Sunday, November 8, 2009

American Ragnorok


DMZ issue 17
here.

One of my favorite still on-going comics (though, it's been kinda shitty recently, but that's a whole other post...) is Brian Wood's DMZ, which portrays a future America fractured between the Federal Government and "The Free States"--an uber-conservative rebellion. In Brian Woods's future, The Free States have taken vast swaths of the country, and Manhattan is a lawless demilitarized zone, stuck between the Free States in Jersey and the United States in mainland New York.


Sounds ridiculous, right? Well according to this prominent Russian academic and ex-KGB analyst, not so much.


Nick Baumann at Mother Jones has the scoop:


For more than a decade Dr. Igor Panarin, a Russian academic, has been predicting that sometime around 2010 the United States will collapse, splintering into separate states, some of them controlled by foreign powers. Outside of Russia, no one's put much stock in his crackpot and stereotype-based theories—until now, that is. Who are the newest members of the Igor Panarin fan club? Tea partiers who’ve rallied against the Obama administration's policies and blasted the president for pushing a "socialist" agenda. And he's especially big among tea party activists in Texas, who have hosted Panarin and promoted his work.

[...]

According to Panarin, the US will collapse within the next year because of its economic problems and deep racial and ethnic divisions. He changes the details from year to year, but here's the general gist: the South, "with its Hispanics," Panarin says, will break away from the union and merge or ally with Mexico. The rest of America will split into several other countries, some becoming the protectorates of other major powers. Alaska, naturally, will go to Russia. The Chinese will take over the West Coast. (Why? Panarin points out that most Californians' laptops are made in China and that the West has a "growing Chinese population.") "Five of the poorer central states, with their large Native American populations, and the northern states, where the influence from Canada is strong," will compose two other countries, he explained in Moscow last year.
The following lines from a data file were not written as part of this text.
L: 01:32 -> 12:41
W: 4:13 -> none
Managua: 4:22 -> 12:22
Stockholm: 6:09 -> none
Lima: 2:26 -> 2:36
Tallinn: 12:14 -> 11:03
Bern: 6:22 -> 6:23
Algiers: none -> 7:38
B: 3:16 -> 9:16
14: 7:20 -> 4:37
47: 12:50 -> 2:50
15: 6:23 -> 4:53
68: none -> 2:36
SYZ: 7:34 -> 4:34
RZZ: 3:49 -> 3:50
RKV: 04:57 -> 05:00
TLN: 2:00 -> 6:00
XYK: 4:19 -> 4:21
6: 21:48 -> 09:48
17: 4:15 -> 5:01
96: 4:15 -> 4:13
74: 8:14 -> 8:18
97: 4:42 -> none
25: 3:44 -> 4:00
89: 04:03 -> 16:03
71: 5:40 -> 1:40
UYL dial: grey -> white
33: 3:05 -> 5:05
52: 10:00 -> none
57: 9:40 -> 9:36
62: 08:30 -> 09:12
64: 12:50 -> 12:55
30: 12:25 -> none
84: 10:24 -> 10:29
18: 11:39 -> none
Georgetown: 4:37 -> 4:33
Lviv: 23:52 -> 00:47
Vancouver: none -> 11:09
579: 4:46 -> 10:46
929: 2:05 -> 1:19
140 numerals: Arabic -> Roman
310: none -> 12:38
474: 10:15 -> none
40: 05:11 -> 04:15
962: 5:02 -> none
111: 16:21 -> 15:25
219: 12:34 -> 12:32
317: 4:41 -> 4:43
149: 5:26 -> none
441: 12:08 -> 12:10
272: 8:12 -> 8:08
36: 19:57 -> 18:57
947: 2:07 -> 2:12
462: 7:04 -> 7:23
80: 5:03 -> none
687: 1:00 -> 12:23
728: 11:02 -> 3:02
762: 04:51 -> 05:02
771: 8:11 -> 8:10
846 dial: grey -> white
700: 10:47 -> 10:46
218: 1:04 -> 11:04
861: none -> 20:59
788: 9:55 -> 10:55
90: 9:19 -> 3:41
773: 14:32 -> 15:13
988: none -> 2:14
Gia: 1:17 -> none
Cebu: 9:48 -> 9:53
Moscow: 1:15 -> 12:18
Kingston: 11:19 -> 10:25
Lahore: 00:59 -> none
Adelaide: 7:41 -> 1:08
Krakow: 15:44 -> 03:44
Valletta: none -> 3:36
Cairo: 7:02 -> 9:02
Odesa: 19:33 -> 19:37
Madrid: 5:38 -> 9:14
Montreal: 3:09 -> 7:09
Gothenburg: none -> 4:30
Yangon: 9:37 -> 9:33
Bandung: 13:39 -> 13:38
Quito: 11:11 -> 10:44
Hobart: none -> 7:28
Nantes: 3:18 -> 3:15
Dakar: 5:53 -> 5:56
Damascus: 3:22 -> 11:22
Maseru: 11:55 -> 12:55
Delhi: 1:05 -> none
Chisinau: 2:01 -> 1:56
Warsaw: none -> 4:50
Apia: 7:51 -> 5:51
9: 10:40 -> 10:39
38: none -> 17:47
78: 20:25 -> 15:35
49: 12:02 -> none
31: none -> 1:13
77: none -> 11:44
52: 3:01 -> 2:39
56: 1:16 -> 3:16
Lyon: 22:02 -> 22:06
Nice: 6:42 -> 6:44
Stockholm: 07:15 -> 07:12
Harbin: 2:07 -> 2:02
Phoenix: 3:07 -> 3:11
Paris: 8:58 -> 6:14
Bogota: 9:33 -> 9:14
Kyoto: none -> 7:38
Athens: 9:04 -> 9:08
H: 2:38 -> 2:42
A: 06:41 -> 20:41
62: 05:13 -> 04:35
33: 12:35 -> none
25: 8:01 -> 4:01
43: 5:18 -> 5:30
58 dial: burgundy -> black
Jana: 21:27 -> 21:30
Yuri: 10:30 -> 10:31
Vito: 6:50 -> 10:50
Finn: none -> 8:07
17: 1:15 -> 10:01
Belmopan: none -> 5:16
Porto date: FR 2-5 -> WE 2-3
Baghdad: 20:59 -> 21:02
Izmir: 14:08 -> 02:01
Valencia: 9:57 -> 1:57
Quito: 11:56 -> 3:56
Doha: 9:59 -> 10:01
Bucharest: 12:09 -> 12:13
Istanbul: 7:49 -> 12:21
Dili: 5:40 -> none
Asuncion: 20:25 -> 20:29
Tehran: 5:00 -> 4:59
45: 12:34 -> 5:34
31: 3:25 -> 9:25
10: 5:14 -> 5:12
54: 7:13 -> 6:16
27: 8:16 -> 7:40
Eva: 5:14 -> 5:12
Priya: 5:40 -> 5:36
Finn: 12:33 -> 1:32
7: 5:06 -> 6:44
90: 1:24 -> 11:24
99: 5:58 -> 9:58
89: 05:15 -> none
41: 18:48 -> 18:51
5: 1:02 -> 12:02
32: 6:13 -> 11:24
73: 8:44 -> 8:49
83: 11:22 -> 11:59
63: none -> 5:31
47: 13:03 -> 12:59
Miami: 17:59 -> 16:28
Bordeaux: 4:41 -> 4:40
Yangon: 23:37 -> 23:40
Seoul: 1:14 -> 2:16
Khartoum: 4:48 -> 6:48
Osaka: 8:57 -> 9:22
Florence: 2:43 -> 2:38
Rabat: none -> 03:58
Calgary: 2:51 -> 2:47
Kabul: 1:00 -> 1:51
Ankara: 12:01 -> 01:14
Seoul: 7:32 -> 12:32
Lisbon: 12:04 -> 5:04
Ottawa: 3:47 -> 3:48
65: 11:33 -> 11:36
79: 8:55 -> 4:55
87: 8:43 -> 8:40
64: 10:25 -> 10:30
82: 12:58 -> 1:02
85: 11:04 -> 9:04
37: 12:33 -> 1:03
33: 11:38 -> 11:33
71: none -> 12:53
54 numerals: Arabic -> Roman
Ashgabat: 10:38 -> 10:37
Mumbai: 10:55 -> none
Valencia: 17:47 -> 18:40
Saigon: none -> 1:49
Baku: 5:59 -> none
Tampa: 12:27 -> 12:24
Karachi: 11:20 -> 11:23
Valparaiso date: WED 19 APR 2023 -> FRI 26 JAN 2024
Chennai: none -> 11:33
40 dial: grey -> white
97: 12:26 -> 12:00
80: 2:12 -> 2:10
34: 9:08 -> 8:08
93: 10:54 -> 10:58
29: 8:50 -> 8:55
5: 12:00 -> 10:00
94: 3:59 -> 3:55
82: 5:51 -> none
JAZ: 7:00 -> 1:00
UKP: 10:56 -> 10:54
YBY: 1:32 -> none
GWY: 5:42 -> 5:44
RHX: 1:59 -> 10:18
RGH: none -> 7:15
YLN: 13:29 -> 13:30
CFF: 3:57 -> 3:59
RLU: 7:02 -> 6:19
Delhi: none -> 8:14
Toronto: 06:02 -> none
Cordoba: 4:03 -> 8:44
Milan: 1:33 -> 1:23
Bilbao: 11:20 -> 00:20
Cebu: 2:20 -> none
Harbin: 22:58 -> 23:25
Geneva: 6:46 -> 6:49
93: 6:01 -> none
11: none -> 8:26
The Northeast, he says, will fall under the sway of "global capital and finance" based in London—an idea, no doubt, that appeals to those tea partiers who worry about nefarious international forces exerting influence over the US economy.

Since the Drudge Report first highlighted his theories last November, several conservative websites and blogs have featured him. In September, Chuck Baldwin, a perennial far-right presidential candidate on the Constitution Party ticket, observed that Panarin's predictions of "some sort of break up of the United States in the near future" was a "very realistic probability." (Columnist and MSNBC analyst Pat Buchanan linked to Baldwin's article on Panarin.) Joseph Farah, the founder of the arch-conservative website WorldNetDaily, which is famous for promoting "birther" allegations questioning Obama's citizenship, wrote in December that he wasn't "buying into Panarin's entire prediction" but that "there's something to it." More than half of the nearly 3,000 WND readers who responded to a poll attached to Farah's piece agreed that "the US is on course to break up soon, and another 18 percent said they thought the United States wouldn't break up, but would 'continue to lose sovereignty to the UN and other global entities.'"

I should say first that World Net Daily is a really crazy place, and I think they have more than 3,000 readers, so I doubt that poll's reliability. I'd imagine, too, that there's some serious self-selection bias at work here, too. That is, I would hypothesize that those who would click on that poll are those who are predisposed (out of the "tea party crazies" set) to believe that the US will break up soon.


Keeping that in mind, I still believe that this is pretty serious anecdotal evidence that a finge-within-a-fringe has been radicalized by Obama's election, which is not a good thing.